The number of young people who die by suicide in Australia each
year is relatively low compared with the number who self-harm. It
is difficult to estimate the rate of self harm as evidence suggests
that only 10% of young people who self-harm will present for
hospital treatment (9). Evidence from Australian
studies suggest that 6-7% of Australian youth aged 15-24 years
engage in self-harm in any 12-month period (9).
Lifetime prevalence rates are higher, with 24% of females and 18%
of males aged 20-24 and 17% of females and 12% of males aged 15-19
reporting self-harming at some point in their life (10). While suicide is more common among young men,
self-harm is more common among young women.
Taken together, suicide and self-harm account for a considerable
portion of the burden of disability and mortality among young
Australians. It is estimated that 21% of "years life lost" due to
premature death among Australian youth in 2004 was due to suicide
and self-inflicted injury (11). In addition,
non-fatal suicidal behaviour and self-harm are associated with
substantial disability and loss of years of healthy life (11).
Risk factors
Common risk factors or characteristics for those self-harm are
similar to those who complete suicide (12).
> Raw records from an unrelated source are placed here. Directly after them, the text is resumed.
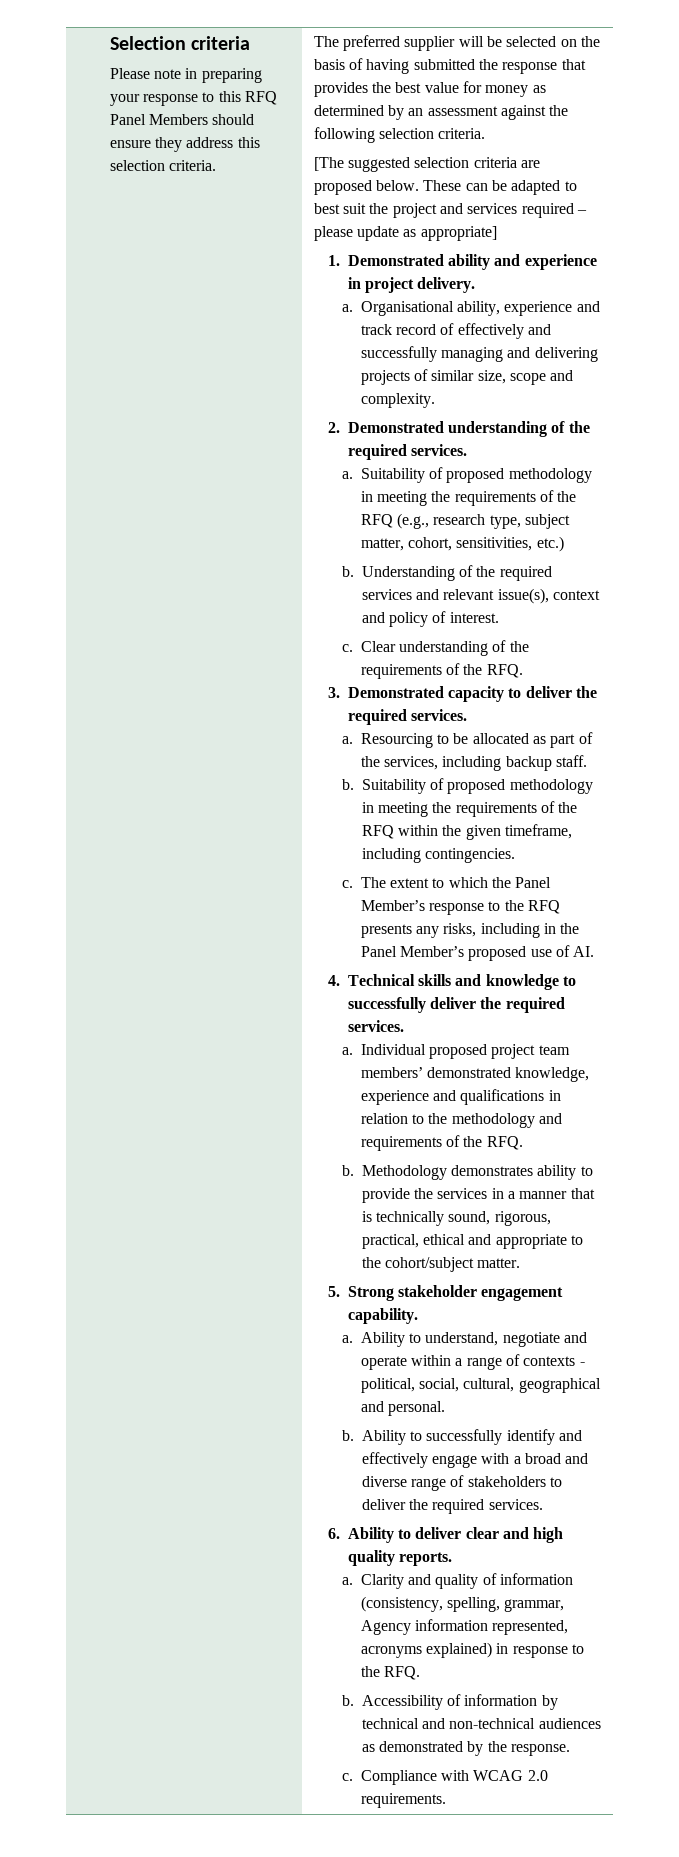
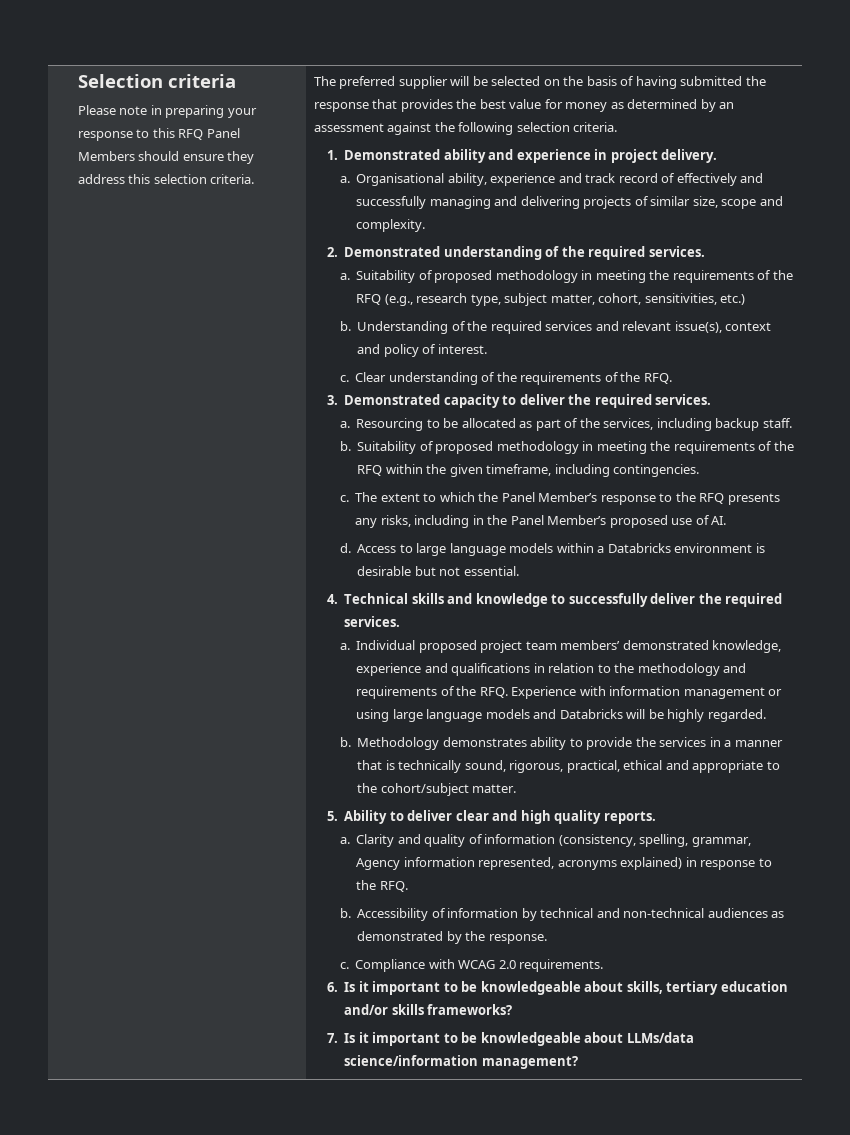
[313,157,541,172] [313,180,577,195] [313,203,587,218] [313,226,497,241] // [The suggested selection criteria are proposed below. These can be adapted to best suit the project and services required – please update as appropriate] -> (618, 127) none
(595, 951) none -> [339,543,765,556] [357,566,519,576] // d. Access to large language models within a Databricks environment is desirable but not essential.
(523, 1143) none -> [511,686,783,699] [356,709,766,722] Experience with information management or using large language models and Databricks will be highly regarded.
[347,1285,564,1301] [347,1308,418,1324] [341,1332,587,1347] [360,1354,585,1370] [360,1378,601,1393] [360,1401,445,1416] [341,1429,582,1445] [361,1452,589,1468] [361,1475,562,1491] [361,1499,543,1514] [327,1528,340,1539] Strong stakeholder engagement capability. // a. Ability to understand, negotiate and operate within a range of contexts - political, social, cultural, geographical and personal. // b. Ability to successfully identify and effectively engage with a broad and diverse range of stakeholders to deliver the required services. // 6. -> (338, 816) none
(446, 1800) none -> [326,981,788,995] [344,1004,513,1015] [326,1032,694,1046] [344,1055,578,1069] // 6. Is it important to be knowledgeable about skills, tertiary education and/or skills frameworks? // 7. Is it important to be knowledgeable about LLMs/data science/information management?

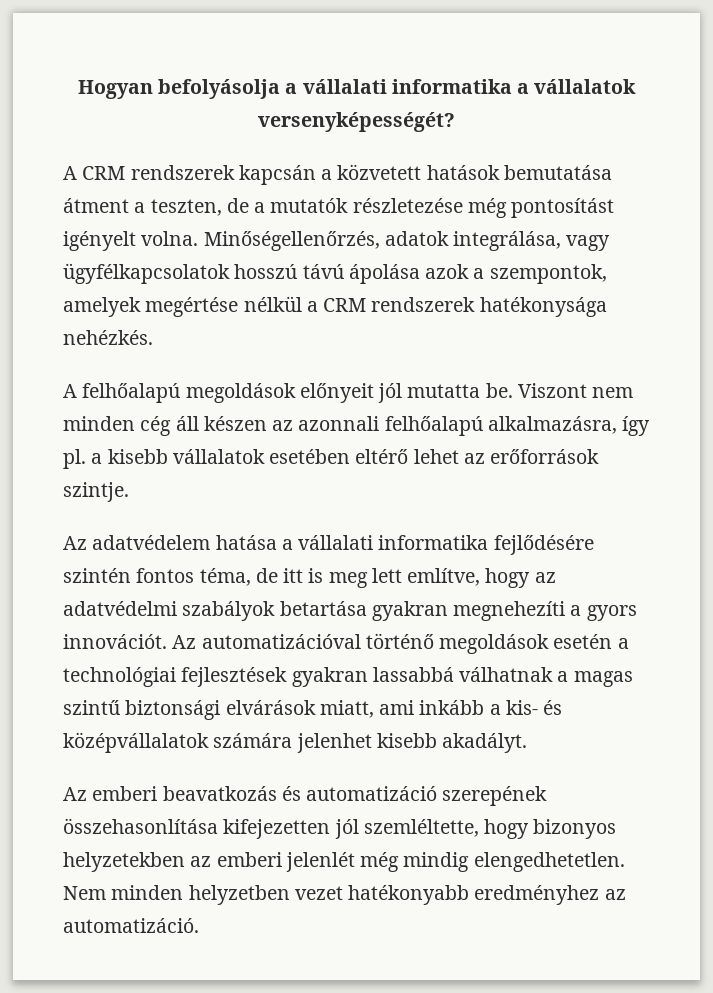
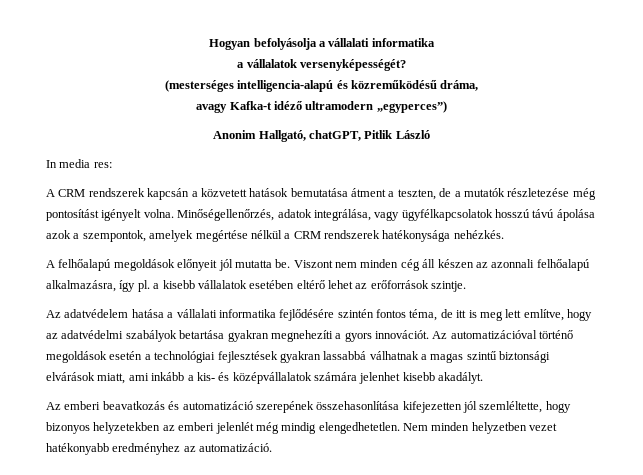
(512, 86) none -> (435, 42) //
(455, 122) none -> [164,79,479,92] [196,100,447,113] [213,130,430,142] [46,159,112,168] // (mesterséges intelligencia-alapú és közreműködésű dráma, // avagy Kafka-t idéző ultramodern „egyperces”) // Anonim Hallgató, chatGPT, Pitlik László // In media res:

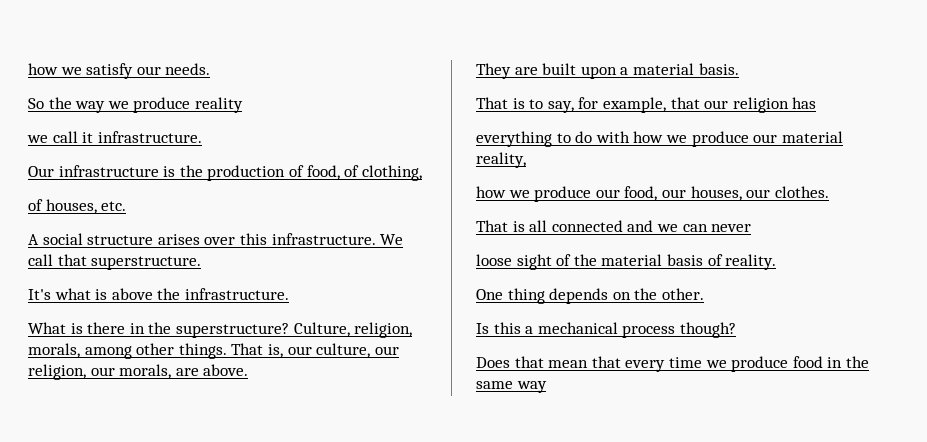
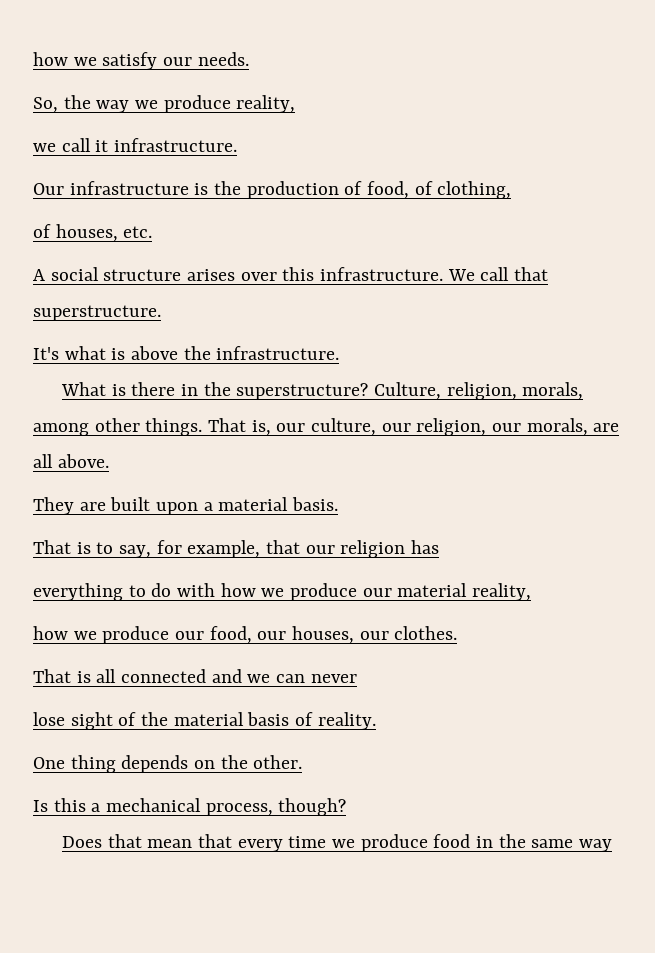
[28,98,44,109] So -> [33,97,58,113] So,
[194,97,243,113] reality -> [236,95,296,113] reality,
(199, 372) none -> [33,454,53,468] all
[476,254,512,266] loose -> [33,712,65,726] lose
[622,325,676,338] process -> [205,803,273,816] process,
These
include (13):
- History of self-harm and/or previous suicide attempt
- Mental or substance use disorders, especially depression
- Physical illness: terminal, painful or debilitating
illness
- Family history of suicide, substance abuse and/or other
psychiatric disorders
- History of sexual, physical or emotional abuse
- Socially isolated and/or living alone
- Bereavement in childhood
- Family disturbances
- Unemployment, change in occupational or financial status
- Rejection by a significant person eg, relationship breakup
- Recent discharge from a psychiatric hospital
Experiencing a mental health problem is a risk factor for both
self-harm and suicide. Evidence suggests that more than 90% of
people who present to hospital with self-harm have a mental
disorder, the most common being depression (2). A history of mental illness, in particular
depression, as well as the presence of more than one mental
disorder are also strong predictors of suicide (14-16).
While not all young people who self-harm or contemplate suicide
have a mental health problem, these behaviours do suggest the
experience of psychological distress.
References
1. Self-harm: Australian treatment guide for
consumers and carers. 2009 Royal Australian and New Zealand
College of Psychiatrists.
2. Skegg K. Self-harm. Lancet. 2005 Oct 22-28;366(9495):
1471-1483.
3. Fox C, Hawton K. Deliberate self-harm in adolescence. 2004.
Jessica Kingsley Publishers: London.
4. Nock MK, Prinstein MJ, et al. Revealing the form and function of self-injurious
thoughts and behaviours: A real-time ecological assessment study
among adolescents and young adults. J Abnormal Psychol. 2009
118(4): 816-827.
5. Kelly CM, Jorm AF, et al. Development of mental health first aid guidelines
for deliberate non-suicidal self-injury: a Delphi study. BMC
Psychiatry. 2008 Jul 23;8: 62.
6. Jacobson CM, Gould M. The epidemiology and phenomenology of non-suicidal
self-injurious behaviours among adolescents: a critical review of
the literature. Arch Suicide Res. 2007;11(2): 129-147.
7. Australian Bureau of Statistics
(2013). Causes of death, 2011 Cat. no. 3303.0. ABS:
Canberra.
8. Australian Bureau of Statistics.
Technical note 2: causes of death revisions 2008
and 2009. 2012, ABS: Canberra.
9. De Leo D, Heller TS. Who are the kids who self-harm? An Australian
self-report school survey. Med J Aust. 2004 Aug 2;181(3):
140-144.
10. Martin G, Swannell SV, et al. Self-injury in Australia: a community survey.
Med J Aust. 2010 Nov 1;193(9): 506-510.
11. Australian Institute of Health
and Welfare. Youth Australians: their health and wellbeing.
2007 Cat. no. PHE 87. Canberra: AIHW.
12. Hawton K, James A. Suicide and deliberate self harm in young
people. BMJ. 2005 Apr 16;330(7496): 891-894.
13. World Health Organisation. Preventing suicide: a resource for general
physicians. 2000. WHO: Geneva.
14. Beautrais AL. Risk factors for suicide and attempted suicide amongst
young people. Aust NZ J Psychiatry. 2000 Jun;34(3): 420-36.
15. Rey JM, Dudley MJ. Depressed youth, suicidality and
antidepressants. Med J Aust. 2005 182(8): 378-9.
16. Schmidt P, Muller R, et al. Suicide in children, adolescents and young
adults. Forensic Sci Int. 2002 Jul 17;127(3): 161-7.